Mama is a gentle as a lamb most of the time, but once she took on a 150 pound dog that was attacking a herd of deer in our neighborhood.  That dog had herded the deer into our 4 acre pasture.  There was a big 400 pound buck standing with about 5 does all worn out.  He had a huge rack of horns but he was just plumb beat.   The dog was running round and round the deer nipping and bitting at them.  

Mama didn't have any kids at the time but my other two does did.  She wasn't going to let him get up and eat any baby goats.    Mama rounded everyone up and marched them to the barn and then went out and marched up to the dog  reared up headbutted that dog to the ground.   He turned and bit her right on the rump.  Mama reared up and head butted him to the ground several times.   Our Siberian Husky, Angel, joined in to 'protect' Mama.   Between the two of them, (with the deer watching)  they got him down.   Angel backed off as soon as the other dog submitted.  BUT NOT MAMA!  She started stomping on the dog.   Mama decided that dog was going to stay down or die.  She wasn't going to let him get up.  Everytime that dog tried to get up, Mama would butt him to the ground and start stomping.  

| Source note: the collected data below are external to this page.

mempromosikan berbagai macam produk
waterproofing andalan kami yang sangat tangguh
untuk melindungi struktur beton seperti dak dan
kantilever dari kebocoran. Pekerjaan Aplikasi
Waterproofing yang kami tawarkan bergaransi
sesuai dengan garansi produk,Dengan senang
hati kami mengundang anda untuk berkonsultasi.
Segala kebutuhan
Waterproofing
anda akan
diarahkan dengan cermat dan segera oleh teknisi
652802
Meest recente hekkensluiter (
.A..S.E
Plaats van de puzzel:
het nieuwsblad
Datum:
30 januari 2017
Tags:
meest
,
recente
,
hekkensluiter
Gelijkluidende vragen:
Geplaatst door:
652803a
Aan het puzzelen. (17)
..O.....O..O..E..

I went out and started dragging him off the property.   (Our neighbors would have a fit if my goat killed one of their pets.)   When the dog tried to get up, he could only run on three legs before collapsing from the effort and even then Mama would politely nudge me aside and knock the dog down and stomp him a bit.  So I grabbed a nearby tarp dragged him onto it and towed him to the edge of the property.    As soon as we were at the property limit, Mama left him to go.    She turned to the deer and looked at them like they were dumb as dirt.   The deer stood in the field for about 10 minutes and then disappeared.

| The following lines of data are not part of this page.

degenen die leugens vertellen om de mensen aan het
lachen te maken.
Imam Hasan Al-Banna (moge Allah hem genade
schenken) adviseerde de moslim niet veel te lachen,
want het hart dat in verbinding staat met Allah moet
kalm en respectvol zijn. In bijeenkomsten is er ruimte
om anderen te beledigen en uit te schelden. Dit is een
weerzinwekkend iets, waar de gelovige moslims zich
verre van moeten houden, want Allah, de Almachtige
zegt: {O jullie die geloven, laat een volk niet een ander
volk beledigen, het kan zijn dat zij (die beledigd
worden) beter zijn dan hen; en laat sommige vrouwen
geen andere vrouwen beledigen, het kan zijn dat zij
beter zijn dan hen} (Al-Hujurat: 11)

Later, on the local neighbor network, one of the neighbors reported that their dog had been attacked by a deer or a bear.    Who was I to say otherwise?   

Afterwards, Mama put her head on my shoulder and looked at me like she wanted my approval for a job well done.  Then she went to the barn quietly and started shaking.    She just sort of collapsed and laid down for a long time while I dressed her bites.  When she woke up she patrolled the field for a long time after that. 

I love that goat!

Sara
Queen Mum


----------



## redtailgal (Oct 13, 2011)

She sounds like my kinda gal!


----------



## Queen Mum (Dec 3, 2011)

Pictures of American Alpine Goats...

American Alpine Dairy Doe  - Sundgauu coloring  (7 years old)  (I know, she has a bad udder, but she gives a gallon of milk a day)  Mama, the herd Queen






American Alpine Dairy Doeling - Sundgauu coloring (yearling)  Stella






American Alpine Dairy Buckling (3 months old)  Cou Blanc coloring  Pan


----------



## redtailgal (Dec 4, 2011)

Thank you!

I've got the information piled up, hopefully I will get around to typing up the pages for some of these goat breeds soon!


----------



## Genipher (Dec 4, 2011)

A bit off-topic but Queen Mum's story got me wondering how well a book of these sorts of stories would sell... I have read so many amusing and heart-warming stories here!


----------